Some of the quarter's best performers were growth funds, considered the most vulnerable in a recession, but the ones most likely to soar when the economy picks up again.
"Appetite for risk is rising," said Tom Roseen, an analyst with fund tracker Lipper Inc. "People are betting on the economy to grow a little bit."
Some of the strongest stocks during the quarter were materials and energy producers and companies like retailers that depend on consumers' discretionary spending. These types of businesses often do well as the economy picks up.
The gains helped lift a range of mutual funds. Diversified U.S. stock funds posted an average return of 14.9 percent. For the first nine months of the year, the return is 22.7 percent. These funds in general have varied holdings instead of focusing on a particular industry.
The latest figures reflect trading through Thursday, and so don't include the final four trading days of the third quarter.
The average return at large-capitalization value funds was 15.5 percent, according to Lipper. For large-cap growth funds it was 13.4 percent.
Value funds hold stocks that are believed to be undervalued and that are expected to pay dividends. Growth funds, meanwhile, hold stocks that are expected to show strong price appreciation and that are not likely to pay dividends; these stocks tend to include many smaller companies without long track records.

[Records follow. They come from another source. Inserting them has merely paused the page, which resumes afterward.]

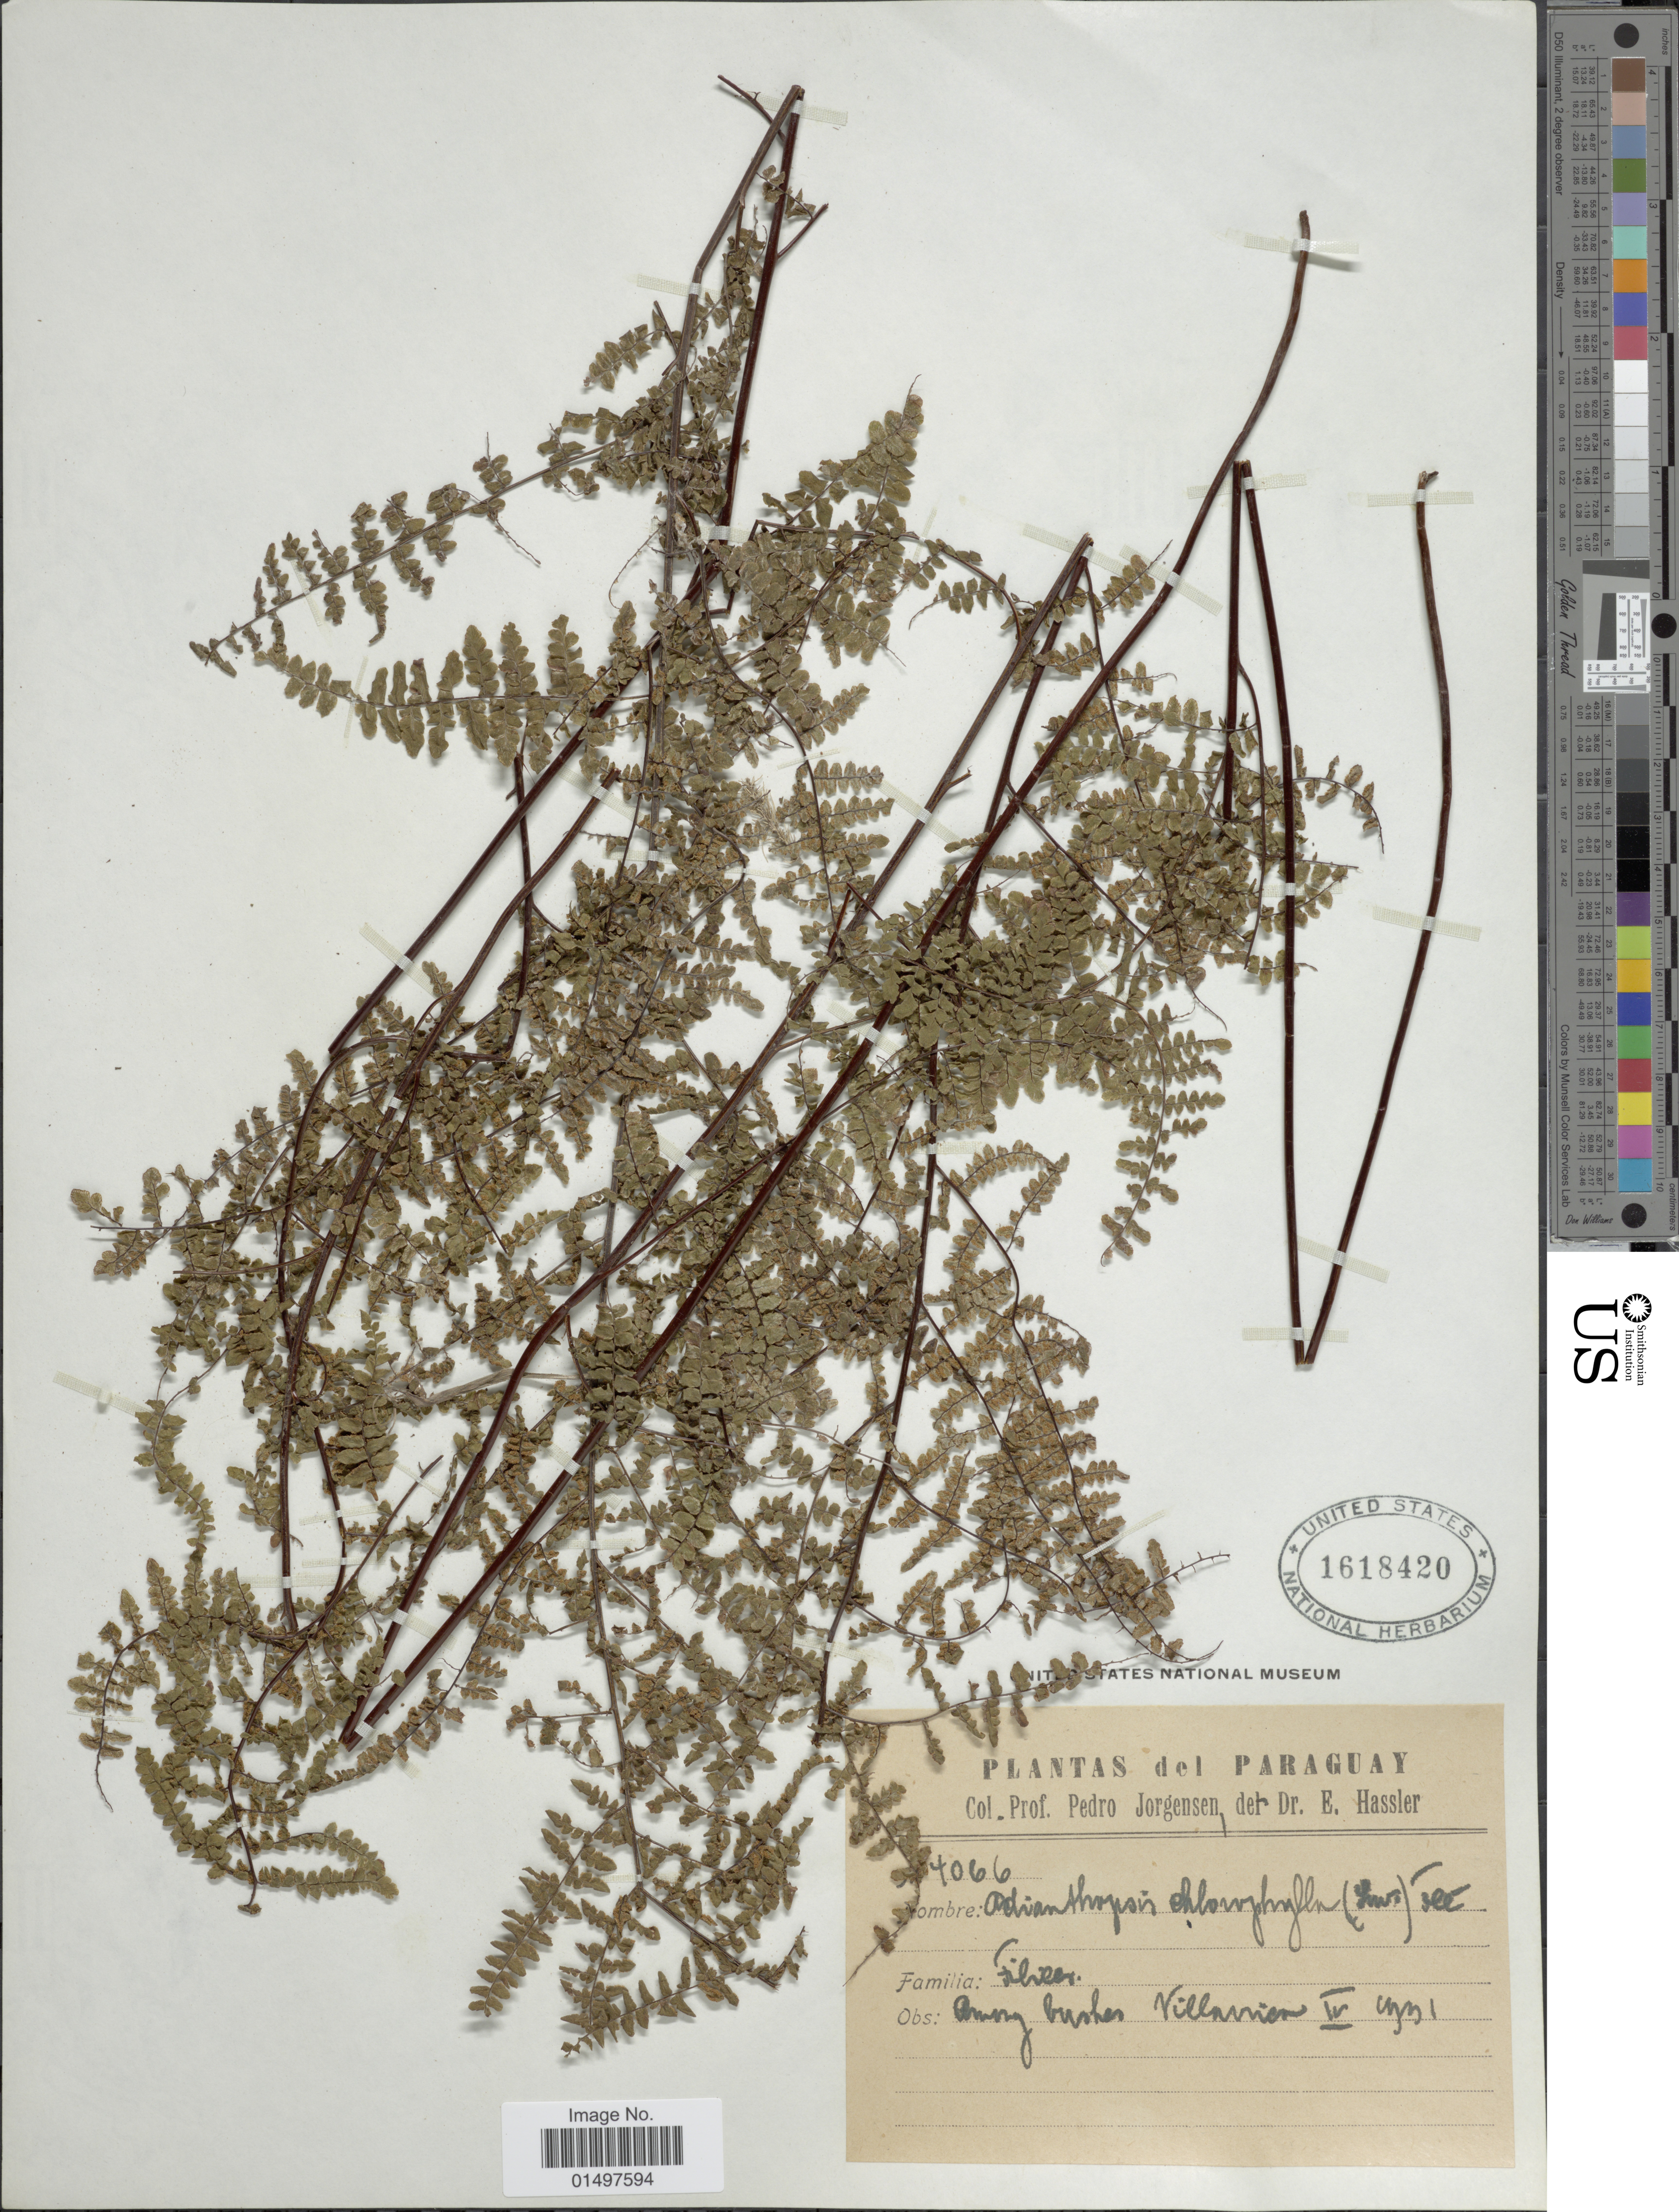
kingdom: Plantae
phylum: Tracheophyta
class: Polypodiopsida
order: Polypodiales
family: Pteridaceae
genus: Adiantopsis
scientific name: Adiantopsis chlorophylla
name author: (Sw.) Fée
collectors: P. Jörgensen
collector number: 4066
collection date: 1931-04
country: Paraguay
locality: Villarrica.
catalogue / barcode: US 1618420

It is the second straight quarter of strong returns after major stock indicators bounced off 12-year-lows on March 9. In the July-September period, a steady diet of improving economic news has given investors hope that the economy has emerged from the longest recession since World War II.
The S&P 500 index is up 13.6 percent for the quarter and an enormous 54.4 percent since hitting a 12-year low of 676.53 on March 9. The index, which serves as the basis for many mutual funds, is still down 33.3 percent from its peak of 1,565.15 in October 2007.
Analysts warn that the stock market's rally can't continue at such a pace.
"My caution in seeing these great numbers is that people are going to start jumping back in when, in fact, maybe we're due for a little breather," Roseen said. "We've got to take a break."
Since March, funds that focus on financial services stocks, among the most badly beaten by the recession, have an average return of 114 percent. For real estate funds, which also took a huge hit, it's 93.3 percent.